+++ Extract provided +++

Former Gov. Blagojevich Reports To Federal Prison

Blagojevich Before Entering Prison: 'I Look At It Like A Military Base, Like I’m Reporting To Do Military Service'

Updated 03/15/12 – 4:52 p.m.

LITTLETON, Colo. (CBS) — More than three years after being arrested by federal agents while still serving his governor, Rod Blagojevich has reported to a federal prison in Colorado to begin his 14-year sentence.

After driving past the prison a few times, then stopping at a hamburger restaurant for a Coke, Blagojevich arrived by car at FCI Englewood, a low-security federal prison in Littleton, Colo., and walked into the complex at 12:50 p.m. Chicago time, approximately 10 minutes before his required surrender time.

While making a pit stop at the Freddy’s Frozen Custard and Steakburgers in Littleton, Blagojevich granted one last interview to reporters, saying he misses home already.

“There’s no sugar-coating this. This is the hardest thing I’ve ever had to do. And I have a hole in my heart. It’s an empty feeling,” he said.

LISTEN: WBBM Newsradio’s Steve Miller reports

Freddy’s general manager Josh Andreakos said Blagojevich’s attorneys ordered a double patty melt for him, but he only ate part of it, then gave the rest to some students at the restaurant.

“He seemed like he was in good spirits. He went around and shook hands and talked to a few people and then left,” Andreakos said.

Blagojevich shook hands and posed for photos with many of the customers inside the restaurant before sitting down to drink a cup of Coke and talk to reporters one final time.

Blagojevich said, even while driving past the prison, he still had a hard time telling himself he was going behind bars.

“I have a hard time saying that word, that I have to go into a prison. I mean, I keep speaking euphemistically about a place,” Blagojevich said. “I look at it like a military base, like I’m reporting to do military service. That’s a little game I play with myself. But the sad reality is that’s a prison that I have to walk into shortly.”

LISTEN: WBBM Newsradio’s Bob Roberts reports

The former governor maintained that he believes his appeal of his conviction on 18 corruption counts will eventually clear his name while he is in prison.

“I feel that I have to do this real hard thing as part of this terrible thing that’s been happening to my family and to me and hope that, ultimately, what I believe is a terrible wrong will ultimately be righted,” Blagojevich said. “In the meantime, the decision was as it is. It is what the law says it is and I have to abide by the law as I always believe that I have, and I’m going to now do something that I … I’m loathe to do, but I must do. And I’m going to do it as best I can.”

Blagojevich said he hopes his plight will help teach his daughters, Amy and Annie, a lesson about the hardships that many families go through.

“What I said to my kids is what I said to my kids yesterday. It’s that sometimes, inexplicably, terrible things happen, calamities happen, disasters strike; and … they’re hard to comprehend and understand. Life is filled with hardship and life can hurt,” Blagojevich said. “This is an extreme circumstance, but our family is not the only family that’s going through real hard times, suffering loss. And there are other families who are going through much worse loss than what we have to go through, as bad as this is.”

He also lamented that the Catholic high school his daughter, Amy, attends, will soon be closing, at a time when his family needs as much stability as possible. St. Scholastica Academy at 7416 N. Ridge Blvd., has been struggling financially for the last 15 years and does not have enough money to remain open after this school year.

+++ Data records +++

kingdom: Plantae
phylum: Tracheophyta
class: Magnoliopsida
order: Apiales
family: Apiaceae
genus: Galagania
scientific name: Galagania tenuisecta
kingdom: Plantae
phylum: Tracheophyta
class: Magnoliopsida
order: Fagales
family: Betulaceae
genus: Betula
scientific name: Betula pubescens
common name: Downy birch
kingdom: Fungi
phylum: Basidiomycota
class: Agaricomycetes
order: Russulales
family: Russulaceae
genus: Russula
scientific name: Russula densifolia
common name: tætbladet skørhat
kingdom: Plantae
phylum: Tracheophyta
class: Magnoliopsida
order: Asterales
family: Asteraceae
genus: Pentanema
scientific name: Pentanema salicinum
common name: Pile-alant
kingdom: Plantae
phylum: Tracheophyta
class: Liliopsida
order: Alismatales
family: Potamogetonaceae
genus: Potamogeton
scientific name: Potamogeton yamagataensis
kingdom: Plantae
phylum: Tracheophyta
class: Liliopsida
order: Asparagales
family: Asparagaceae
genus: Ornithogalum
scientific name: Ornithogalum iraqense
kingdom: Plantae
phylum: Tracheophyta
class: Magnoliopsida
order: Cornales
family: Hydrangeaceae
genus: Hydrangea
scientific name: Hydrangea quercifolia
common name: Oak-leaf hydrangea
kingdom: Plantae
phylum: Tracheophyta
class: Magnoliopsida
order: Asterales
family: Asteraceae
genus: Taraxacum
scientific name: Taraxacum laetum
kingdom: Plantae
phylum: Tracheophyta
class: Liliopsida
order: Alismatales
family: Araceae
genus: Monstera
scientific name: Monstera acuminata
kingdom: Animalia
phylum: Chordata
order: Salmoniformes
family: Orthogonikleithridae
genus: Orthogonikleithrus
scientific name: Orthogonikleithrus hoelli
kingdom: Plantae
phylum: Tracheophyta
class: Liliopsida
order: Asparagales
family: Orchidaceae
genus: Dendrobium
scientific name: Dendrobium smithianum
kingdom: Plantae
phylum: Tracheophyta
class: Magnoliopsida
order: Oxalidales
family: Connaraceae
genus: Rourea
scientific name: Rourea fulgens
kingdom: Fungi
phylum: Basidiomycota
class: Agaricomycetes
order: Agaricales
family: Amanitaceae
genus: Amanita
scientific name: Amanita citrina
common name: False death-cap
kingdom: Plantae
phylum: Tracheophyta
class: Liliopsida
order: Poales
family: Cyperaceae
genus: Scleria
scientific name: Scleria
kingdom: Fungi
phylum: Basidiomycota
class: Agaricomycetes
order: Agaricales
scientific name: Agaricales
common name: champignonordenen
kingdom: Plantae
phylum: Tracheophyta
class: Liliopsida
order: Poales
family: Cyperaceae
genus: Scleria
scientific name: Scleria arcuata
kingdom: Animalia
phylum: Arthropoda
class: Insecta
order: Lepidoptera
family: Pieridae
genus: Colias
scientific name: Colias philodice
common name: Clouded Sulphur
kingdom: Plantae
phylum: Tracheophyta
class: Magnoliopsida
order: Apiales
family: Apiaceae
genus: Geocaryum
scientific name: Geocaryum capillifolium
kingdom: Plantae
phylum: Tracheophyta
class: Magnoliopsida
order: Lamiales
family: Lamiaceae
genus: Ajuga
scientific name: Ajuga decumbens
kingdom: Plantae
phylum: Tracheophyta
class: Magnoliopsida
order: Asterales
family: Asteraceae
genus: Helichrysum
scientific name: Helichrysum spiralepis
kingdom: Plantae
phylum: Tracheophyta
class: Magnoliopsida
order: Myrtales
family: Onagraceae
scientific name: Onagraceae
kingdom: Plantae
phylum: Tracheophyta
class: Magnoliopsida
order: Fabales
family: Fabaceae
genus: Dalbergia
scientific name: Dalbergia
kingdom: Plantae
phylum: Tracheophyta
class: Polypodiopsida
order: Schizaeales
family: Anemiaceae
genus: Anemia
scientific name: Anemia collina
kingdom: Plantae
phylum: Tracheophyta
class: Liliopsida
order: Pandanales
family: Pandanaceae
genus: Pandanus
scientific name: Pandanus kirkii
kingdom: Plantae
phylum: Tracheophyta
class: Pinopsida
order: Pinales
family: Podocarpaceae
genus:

+++

▶ [Tasks to carry out]
1 – From the Blagojevich prison article, write out the passage starting with "Former Gov. Blagojevich" and going on through "his 14-year sentence.".
2 – Answer these questions using the Blagojevich prison article:
(a) What is the name of the prison Blagojevich reported to, and what is its security level?
(b) What did his attorneys order for him at Freddy's?
(c) What are the names of his daughters?

▶ [Answers for the tasks]
1 –
Former Gov. Blagojevich Reports To Federal Prison

Blagojevich Before Entering Prison: 'I Look At It Like A Military Base, Like I’m Reporting To Do Military Service'

Updated 03/15/12 – 4:52 p.m.

LITTLETON, Colo. (CBS) — More than three years after being arrested by federal agents while still serving his governor, Rod Blagojevich has reported to a federal prison in Colorado to begin his 14-year sentence.

2 –
(a) FCI Englewood, a low-security federal prison.
(b) A double patty melt.
(c) Amy and Annie.